Persecution

During the times of persecution, when Catholic education was surrounded by enormous difficulties, the fathers tried to supply it as far as their means and opportunities allowed. Their efforts were naturally on a small scale and records are wanting. But in one place, Esker, near Athenry, their efforts were crowned with great success. In 1678 they opened a school in a wood adjoining their friary which became so famous in a short time that it drew students from every part of the Kingdom. Several of these afterwards became bishops or occupied various other ecclesiastical positions, and many made a mark in the professions of the law and of medicine. The students were scattered here and there in the wood and adjoining district, divided into small batches, each batch living under the direction of a tutor in little wooden or wattle huts constructed by themselves, their food and clothing being sent to them regularly by their friends.

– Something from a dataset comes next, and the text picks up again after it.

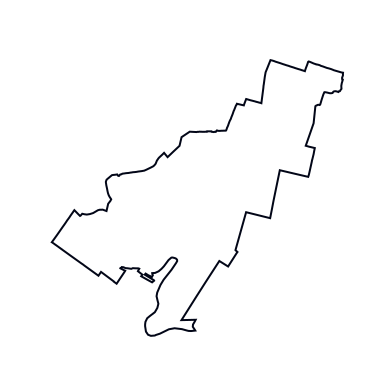 outline of Independenta, Galati, Romania, rotated 10°
{"feature_id": "2599482B33711175707299", "entity_name": "Independenta", "entity_type": "district", "adm_level": 2, "iso_a3": "ROU", "parent_name": "Romania", "parent_adm1": "Galati", "projection": "orthographic", "projection_center": [27.763, 45.478], "detail": "fine", "context": "isolated", "style": "outline", "palette": "ink", "viewbox_px": 384, "rotation_deg": 10, "n_neighbors": 0, "source": "geoboundaries", "source_scale": "gbopen_adm2", "svg_char_len": 5305}
<svg xmlns="http://www.w3.org/2000/svg" viewBox="0 0 384 384"><g transform="rotate(10 192 192)"><path d="M320.0,48.3L319.5,48.3L318.5,48.3L314.7,47.9L312.0,47.6L310.3,47.4L309.6,47.2L309.1,47.1L307.6,46.8L305.1,46.5L303.4,46.4L299.5,45.7L299.0,45.6L297.1,45.4L296.3,45.1L295.4,44.9L294.6,44.8L292.6,44.7L292.3,44.8L292.2,44.7L290.0,44.4L288.1,44.0L287.5,43.8L286.1,43.5L285.6,43.4L284.5,43.2L284.2,43.2L284.0,43.4L283.8,43.6L283.3,46.9L282.7,49.9L282.3,52.4L282.2,53.4L280.3,53.1L278.6,52.9L277.6,52.7L275.6,52.5L274.9,52.4L271.8,52.0L270.8,51.8L268.4,51.5L266.8,51.3L265.2,51.0L263.2,50.8L262.5,50.7L261.2,50.5L259.6,50.3L256.6,49.8L251.3,49.1L250.6,48.9L248.4,48.6L246.4,48.5L244.5,57.6L243.7,61.3L243.7,66.1L244.0,73.5L244.0,75.0L244.2,77.2L244.5,83.7L244.9,92.5L244.3,92.4L241.7,92.2L241.2,92.1L240.7,92.1L240.3,92.1L240.0,92.0L239.5,92.0L239.3,92.0L238.0,91.8L237.6,91.8L235.2,91.6L233.7,91.5L231.0,91.2L230.1,91.1L229.4,91.0L229.2,91.0L228.1,96.7L228.0,97.7L224.4,97.5L220.9,97.3L220.7,98.5L220.3,99.0L219.2,104.4L219.0,104.9L218.5,108.2L217.8,111.5L217.5,113.4L217.3,114.1L217.0,114.8L216.6,116.6L216.5,117.0L216.4,117.8L216.2,118.8L216.0,120.3L215.9,120.7L215.6,121.9L215.3,122.9L215.3,123.5L214.9,125.5L214.6,125.7L214.2,125.8L213.6,125.9L209.8,126.7L208.8,127.0L207.2,127.2L206.6,127.2L206.4,127.1L205.9,127.0L205.6,127.5L205.5,127.8L205.4,128.0L205.3,128.3L205.1,128.4L205.0,128.5L204.8,128.4L204.7,128.4L204.5,128.6L204.4,128.7L204.3,128.8L204.1,128.8L203.8,128.8L203.1,129.2L202.4,129.2L201.5,129.3L201.1,129.3L200.8,129.3L200.6,128.9L196.3,129.6L196.2,130.1L195.6,130.2L191.1,131.0L190.7,131.0L189.6,131.2L189.2,131.2L187.7,131.7L186.9,131.8L186.0,132.2L179.3,133.0L172.2,139.8L171.7,148.7L166.6,155.5L161.9,161.9L157.7,158.3L157.0,159.3L156.4,160.2L156.0,160.7L154.4,162.8L154.2,163.1L153.7,163.7L153.3,164.4L152.9,165.1L152.5,166.2L152.1,166.8L151.9,167.5L151.8,168.2L151.6,168.9L151.5,169.6L151.3,170.3L151.2,170.7L150.9,171.2L150.5,171.9L150.0,172.6L149.8,172.9L149.5,173.3L149.1,173.6L147.7,174.7L146.2,175.8L144.8,176.8L143.3,177.9L141.8,178.9L141.2,179.3L140.9,179.4L140.3,179.6L138.7,180.2L137.1,180.7L135.5,181.2L133.9,181.8L132.6,182.2L131.9,182.4L131.4,182.5L131.1,182.6L130.3,182.8L129.1,183.3L128.8,183.3L127.5,183.8L126.1,184.3L124.6,184.7L123.8,184.9L123.2,185.1L122.4,185.4L122.0,185.5L121.1,185.8L120.7,185.9L120.2,186.1L119.9,186.3L119.7,186.6L119.5,186.8L119.3,186.9L118.9,187.0L118.5,187.1L118.3,187.3L118.1,187.4L117.9,187.7L117.8,187.9L117.7,188.3L117.5,188.6L117.4,188.8L117.1,188.9L116.9,188.9L116.7,188.9L116.4,188.8L116.3,188.7L116.1,188.6L115.9,188.3L115.8,188.2L115.7,188.2L115.3,187.8L115.2,187.7L115.0,187.8L114.1,188.1L113.2,188.4L111.1,189.0L110.3,189.3L110.0,189.6L105.8,194.6L105.4,196.6L105.5,197.4L105.9,198.6L106.5,200.4L107.7,203.3L108.6,205.7L109.5,207.8L110.4,209.4L111.5,210.9L113.7,213.2L113.2,214.9L111.5,218.1L111.1,225.6L107.2,224.9L104.2,225.5L102.5,226.3L98.3,229.9L95.2,231.5L92.3,232.5L89.8,232.6L87.7,232.5L86.4,234.6L85.9,235.0L84.0,233.7L82.9,232.9L79.3,230.3L78.8,231.3L78.4,232.3L76.5,236.3L75.7,238.2L74.4,240.9L74.3,241.0L72.5,245.1L70.6,249.1L70.5,249.3L66.7,257.5L62.7,265.8L63.0,265.9L83.5,275.8L95.6,281.6L97.0,282.2L98.9,283.2L114.4,290.7L116.3,286.5L130.6,293.7L130.6,293.9L133.7,295.4L135.4,291.5L139.3,282.7L139.9,281.2L134.7,279.6L134.8,279.2L135.5,279.0L135.9,278.1L136.2,278.1L137.6,278.0L139.6,278.5L140.4,278.5L141.6,278.3L145.6,278.2L146.9,277.3L150.1,276.9L152.6,276.5L153.4,276.7L152.5,279.4L157.5,282.0L156.6,283.8L163.1,286.1L168.4,287.9L170.1,285.9L169.8,285.5L159.8,281.6L160.5,280.4L163.5,281.6L167.3,282.6L167.9,280.7L167.2,279.8L166.9,278.8L169.7,278.1L172.9,275.9L175.3,273.0L177.2,270.1L180.7,263.1L182.5,260.9L183.1,260.2L184.2,259.9L185.8,260.0L186.8,260.1L188.1,260.5L189.1,261.4L189.4,262.6L188.7,264.6L185.3,272.2L179.3,283.3L177.1,289.0L175.2,297.1L175.2,300.8L176.6,304.1L178.3,307.9L178.0,312.2L176.3,316.8L172.0,321.5L169.8,324.1L168.7,327.9L168.8,330.3L169.1,332.2L170.9,337.5L173.5,340.2L176.5,340.8L180.3,339.8L181.4,339.0L185.0,337.1L193.1,331.2L198.5,329.2L205.9,328.8L211.0,329.3L212.7,329.4L215.2,329.1L219.3,327.9L218.5,327.0L216.2,324.6L216.0,322.4L216.2,321.8L217.0,319.7L217.6,317.9L217.8,317.2L210.9,318.6L203.9,320.0L214.6,293.9L221.1,278.3L230.9,255.2L240.5,259.1L246.7,244.2L247.2,243.2L244.9,241.7L248.8,202.5L273.5,204.2L273.7,194.4L273.8,186.8L274.0,179.5L274.7,155.3L287.1,156.0L296.2,156.5L303.8,156.9L304.1,154.8L304.3,150.9L304.7,141.5L304.7,139.6L304.8,139.4L305.2,133.6L305.2,131.2L305.2,130.9L305.3,127.4L300.5,127.1L299.8,127.1L298.0,126.9L296.0,126.7L297.9,115.1L299.6,104.5L299.8,103.5L299.8,102.8L298.6,86.1L299.2,85.4L299.8,85.1L300.4,84.5L301.3,84.2L301.7,84.1L302.5,84.2L302.8,84.0L303.0,83.7L303.1,83.4L303.4,80.9L303.6,78.9L304.2,74.6L304.4,73.3L305.0,70.8L305.5,70.6L307.7,70.6L310.5,70.8L311.8,70.6L313.2,70.1L313.7,68.9L314.0,68.5L314.6,68.2L315.1,68.0L315.6,67.9L315.9,67.8L316.4,67.8L317.4,67.9L318.7,68.1L318.9,67.5L319.5,67.4L319.8,67.2L320.1,67.0L320.3,66.7L320.4,66.2L320.7,65.5L320.9,65.2L321.0,65.0L321.3,64.4L321.1,63.9L320.9,62.8L320.6,61.6L320.6,58.8L320.8,57.3L321.0,55.4L321.0,55.2L320.9,55.2L320.7,55.1L320.4,55.1L320.0,53.7L320.0,53.1L320.2,52.3L320.3,51.5L320.4,50.9L320.0,48.6L320.0,48.3Z" fill="none" stroke="#020617" stroke-width="2"/></g></svg>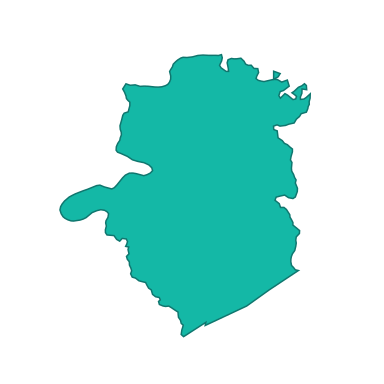 outline of Rio Bonito do Iguaçu, Paraná, Brazil, rotated 105°
{"feature_id": "56859067B65840110240263", "entity_name": "Rio Bonito do Iguaçu", "entity_type": "district", "adm_level": 2, "iso_a3": "BRA", "parent_name": "Brazil", "parent_adm1": "Paraná", "projection": "robinson", "projection_center": [-52.634, -25.559], "detail": "fine", "context": "isolated", "style": "filled", "palette": "teal", "viewbox_px": 384, "rotation_deg": 105, "n_neighbors": 0, "source": "geoboundaries", "source_scale": "gbopen_adm2", "svg_char_len": 3501}
<svg xmlns="http://www.w3.org/2000/svg" viewBox="0 0 384 384"><g transform="rotate(105 192 192)"><path d="M244.2,267.4L247.1,265.9L250.9,265.9L253.6,265.1L255.5,263.0L254.3,256.1L257.3,252.5L258.2,249.1L254.9,247.4L254.4,243.3L256.5,241.5L259.0,241.5L261.7,242.0L261.5,238.9L264.2,238.9L268.0,236.9L271.2,238.6L273.8,237.0L275.6,234.5L278.8,233.5L281.4,231.3L283.7,229.9L286.9,230.1L289.7,227.7L289.8,224.3L291.5,220.3L291.5,216.4L291.4,213.4L293.9,211.2L296.1,209.0L297.1,206.0L301.1,203.6L302.6,200.1L302.4,196.3L304.4,194.7L306.4,196.0L309.1,194.4L309.6,190.5L309.4,187.9L308.2,184.9L309.2,181.6L310.6,177.6L311.6,174.4L313.8,173.7L316.6,172.6L318.8,170.0L321.7,168.4L322.9,166.0L325.3,166.0L328.0,166.1L332.4,165.6L333.9,162.7L332.1,161.0L328.3,157.6L314.3,144.9L317.5,144.7L288.0,109.7L286.2,108.2L266.7,92.2L240.3,68.9L240.4,72.1L238.5,74.6L237.2,76.8L233.8,78.5L231.2,79.1L228.7,79.3L225.8,79.0L221.9,77.6L217.7,77.7L214.3,78.1L211.7,79.3L208.4,79.7L204.3,77.5L201.4,78.1L197.8,86.0L195.4,86.6L192.7,89.0L191.0,90.8L188.6,91.7L184.4,96.3L183.1,99.2L184.0,102.5L180.7,104.7L178.5,109.7L175.2,109.4L173.2,106.0L171.0,101.7L172.5,97.3L172.2,92.8L170.1,90.9L167.9,90.7L164.3,90.4L161.1,91.1L156.6,94.5L153.4,94.6L151.5,96.6L148.8,98.4L146.0,101.1L143.3,102.1L137.6,103.1L135.6,105.2L132.1,105.5L127.2,105.4L124.5,106.1L123.2,109.1L121.6,112.1L121.1,115.3L119.0,118.1L117.4,122.9L110.9,125.5L110.5,129.2L107.3,130.3L105.1,127.2L105.6,124.1L103.5,118.9L101.4,116.0L98.9,111.2L94.6,110.0L91.2,107.7L88.1,106.8L85.3,102.2L81.6,101.7L79.4,101.9L77.0,101.4L74.5,102.2L70.9,102.2L66.6,103.2L71.1,106.1L73.3,108.0L74.5,111.2L72.2,111.9L68.2,111.4L64.0,112.4L63.5,107.7L59.5,109.1L58.3,111.4L61.0,113.4L63.3,116.3L68.3,119.4L70.3,121.1L71.4,118.2L72.6,115.8L75.3,115.9L76.6,118.4L73.7,124.7L72.9,127.7L75.4,129.1L78.5,130.9L76.4,133.1L72.2,132.8L70.3,129.9L64.6,125.5L59.2,128.9L62.6,133.8L61.3,138.6L62.1,142.3L63.8,145.5L66.7,151.0L67.0,153.8L67.0,156.9L65.9,159.5L63.2,159.4L59.4,158.6L55.8,160.4L56.6,164.2L54.2,167.6L55.1,170.5L54.6,173.3L52.2,175.6L50.1,179.4L51.8,183.4L52.5,185.8L52.8,188.5L54.9,191.4L58.1,191.5L63.1,189.0L66.0,187.9L66.7,190.3L64.5,196.1L62.5,198.2L57.7,197.3L54.5,197.5L51.7,199.1L53.3,201.8L53.9,204.7L55.6,210.8L56.9,216.9L58.6,221.7L61.4,226.6L63.4,231.7L64.2,235.5L65.5,237.5L68.2,240.0L70.4,241.5L73.4,243.2L76.2,243.3L79.3,244.3L81.4,244.8L85.4,242.6L88.6,241.8L91.9,242.2L94.4,243.3L96.2,245.2L98.2,248.4L99.4,251.7L100.2,255.1L101.2,261.6L102.1,265.6L103.4,269.5L103.2,274.6L104.9,279.3L104.6,283.8L110.4,285.6L113.1,283.0L116.3,280.6L118.7,279.5L120.1,277.6L121.3,275.3L124.6,274.4L131.1,274.4L133.4,277.9L135.8,278.7L140.2,278.6L146.7,278.7L150.1,277.5L152.6,275.8L155.1,275.0L158.2,275.3L160.8,275.1L164.3,276.3L167.9,276.8L171.3,276.1L172.8,274.2L173.2,270.6L174.3,263.7L176.3,257.9L176.5,252.5L176.1,245.9L177.0,240.7L179.0,237.1L181.6,235.6L184.5,237.2L186.9,239.9L188.7,242.8L188.7,250.7L189.0,253.9L190.0,257.4L192.9,260.7L196.3,262.7L198.6,263.7L204.5,266.3L208.0,268.2L209.8,270.3L209.8,278.0L209.2,282.7L210.5,285.8L216.4,293.6L218.9,297.3L223.8,304.0L225.9,306.4L228.6,309.3L233.7,312.8L237.1,314.3L240.2,315.1L243.5,314.9L246.9,312.7L249.3,310.1L250.3,307.8L251.0,304.7L251.2,301.4L250.7,298.9L248.1,292.9L246.3,290.1L244.2,287.7L237.7,283.1L234.6,279.0L232.7,275.5L232.3,271.7L233.1,268.9L234.5,267.0L238.2,266.6L242.0,267.6L244.2,267.4ZM54.8,137.5L54.2,144.4L62.1,142.3L58.4,138.6L54.8,137.5Z" fill="#14b8a6" stroke="#0f766e" stroke-width="1.5"/></g></svg>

In the morning they all came together in an open space in the wood for lessons and dispersal again to their huts when the work of the day was over. The school was begun and ended with prayer, the Rosary of the Blessed Virgin being always recited before the students dispersed in the evening.

The school was broken up for a few years, during persecutions, but was resumed in 1683, the year in which the author of this account received the habit of the Order in this very place.

He tells us that there were at least a hundred of his name - Burke - in the school at the time, but it had to be closed in 1691, owing to the Jacobite war in Ireland and the eviction of the fathers from their place of refuge.